EXERCISE 1 ▸
Using the grp1inv page, decide whether each statement agrees with it: (a) FL contributed the theorem on 21-Jun-2010; (b) AV revised the theorem in 2010; (c) step 3 of the proof cites snex. Answer yes or no for each and quote the words from the page that decide it.
EXERCISE 2 ▸
Extend the grp1inv page, picking up after its last proof step.

SOURCE TEXT ▸
☆ ☆ ☆ ☆

Metamath Proof Explorer

Theorem grp1inv

Description: The inverse function of the trivial group. (Contributed by FL, 21-Jun-2010) (Revised by AV, 26-Aug-2021)

Ref Expression
Hypothesis grp1.m 
|- M = { <. ( Base ` ndx ) , { I } >. , <. ( +g ` ndx ) , { <. <. I , I >. , I >. } >. }
Assertion grp1inv 
|- ( I e. V -> ( invg ` M ) = ( _I |` { I } ) )

Proof

Step Hyp Ref Expression
1 grp1.m 
 |-  M = { <. ( Base ` ndx ) , { I } >. , <. ( +g ` ndx ) , { <. <. I , I >. , I >. } >. }
2 1 grp1 
 |-  ( I e. V -> M e. Grp )
3 snex 
 |-  { I } e. _V
4 1 grpbase 
 |-  ( { I } e. _V -> { I } = ( Base ` M ) )

☆ ☆ ☆ ☆

(Pictures paired with their source code)
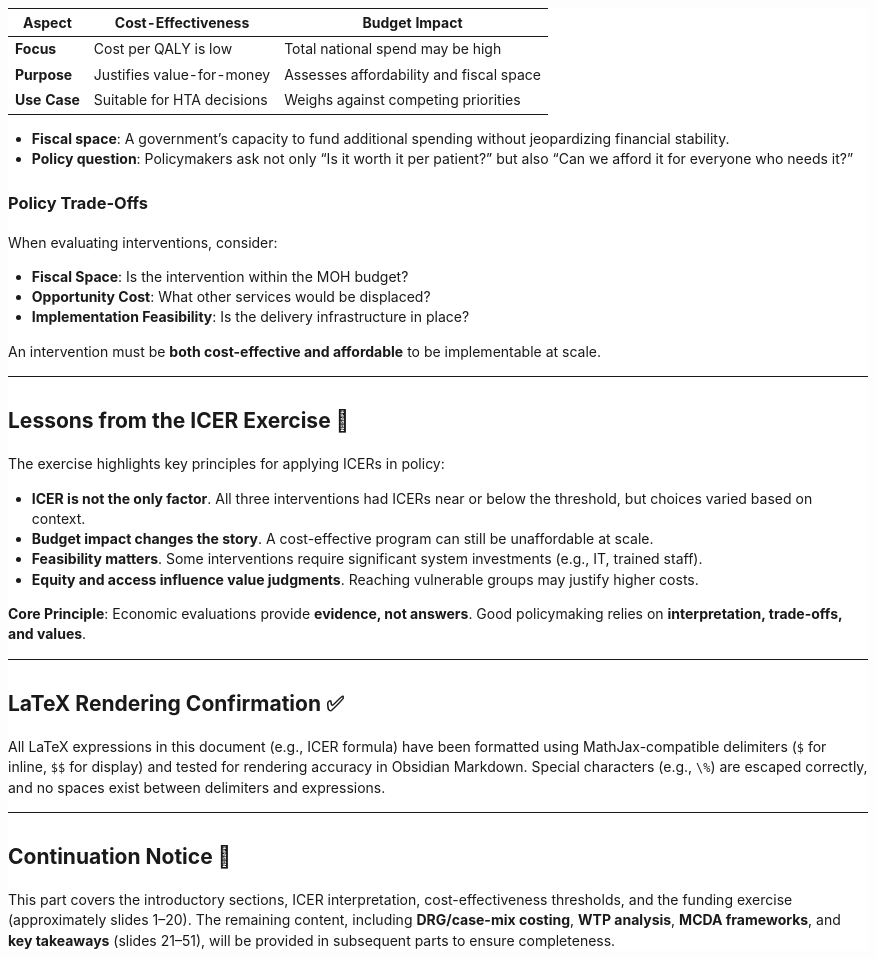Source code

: |**Aspect**|**Cost-Effectiveness**|**Budget Impact**|
|---|---|---|
|**Focus**|Cost per QALY is low|Total national spend may be high|
|**Purpose**|Justifies value-for-money|Assesses affordability and fiscal space|
|**Use Case**|Suitable for HTA decisions|Weighs against competing priorities|

- **Fiscal space**: A government’s capacity to fund additional spending without jeopardizing financial stability.
- **Policy question**: Policymakers ask not only “Is it worth it per patient?” but also “Can we afford it for everyone who needs it?”

### Policy Trade-Offs

When evaluating interventions, consider:

- **Fiscal Space**: Is the intervention within the MOH budget?
- **Opportunity Cost**: What other services would be displaced?
- **Implementation Feasibility**: Is the delivery infrastructure in place?

An intervention must be **both cost-effective and affordable** to be implementable at scale.

---

## Lessons from the ICER Exercise 📝

The exercise highlights key principles for applying ICERs in policy:

- **ICER is not the only factor**. All three interventions had ICERs near or below the threshold, but choices varied based on context.
- **Budget impact changes the story**. A cost-effective program can still be unaffordable at scale.
- **Feasibility matters**. Some interventions require significant system investments (e.g., IT, trained staff).
- **Equity and access influence value judgments**. Reaching vulnerable groups may justify higher costs.

**Core Principle**: Economic evaluations provide **evidence, not answers**. Good policymaking relies on **interpretation, trade-offs, and values**.

---

## LaTeX Rendering Confirmation ✅

All LaTeX expressions in this document (e.g., ICER formula) have been formatted using MathJax-compatible delimiters (`$` for inline, `$$` for display) and tested for rendering accuracy in Obsidian Markdown. Special characters (e.g., `\%`) are escaped correctly, and no spaces exist between delimiters and expressions.

---

## Continuation Notice 📢

This part covers the introductory sections, ICER interpretation, cost-effectiveness thresholds, and the funding exercise (approximately slides 1–20). The remaining content, including **DRG/case-mix costing**, **WTP analysis**, **MCDA frameworks**, and **key takeaways** (slides 21–51), will be provided in subsequent parts to ensure completeness.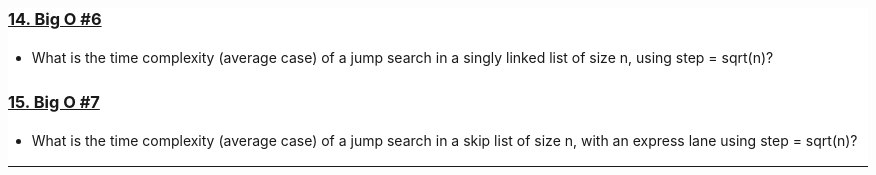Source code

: 
### [14. Big O #6](./107-O)

- What is the time complexity (average case) of a jump search in a singly linked list of size n, using step = sqrt(n)?

### [15. Big O #7](./108-O)

- What is the time complexity (average case) of a jump search in a skip list of size n, with an express lane using step = sqrt(n)?
---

☆ ☆ ☆ ☆

RESPONSE 1 ▸
(a) Yes: "(Contributed by FL, 21-Jun-2010)"
(b) No: "(Revised by AV, 26-Aug-2021)"
(c) Yes: "3 snex"

RESPONSE 2 ▸
5 3 4 ax-mp 
 |-  { I } = ( Base ` M )
6 eqid 
 |-  ( invg ` M ) = ( invg ` M )
7 5 6 grpinvf 
 |-  ( M e. Grp -> ( invg ` M ) : { I } --> { I } )
8 2 7 syl 
 |-  ( I e. V -> ( invg ` M ) : { I } --> { I } )
9 fsng 
 |-  ( ( I e. V /\ I e. V ) -> ( ( invg ` M ) : { I } --> { I } <-> ( invg ` M ) = { <. I , I >. } ) )
10 9 anidms 
 |-  ( I e. V -> ( ( invg ` M ) : { I } --> { I } <-> ( invg ` M ) = { <. I , I >. } ) )
11 simpr 
 |-  ( ( I e. V /\ ( invg ` M ) = { <. I , I >. } ) -> ( invg ` M ) = { <. I , I >. } )
12 restidsing 
 |-  ( _I |` { I } ) = ( { I } X. { I } )
13 xpsng 
 |-  ( ( I e. V /\ I e. V ) -> ( { I } X. { I } ) = { <. I , I >. } )
14 13 anidms 
 |-  ( I e. V -> ( { I } X. { I } ) = { <. I , I >. } )
15 12 14 syl5req 
 |-  ( I e. V -> { <. I , I >. } = ( _I |` { I } ) )
16 15 adantr 
 |-  ( ( I e. V /\ ( invg ` M ) = { <. I , I >. } ) -> { <. I , I >. } = ( _I |` { I } ) )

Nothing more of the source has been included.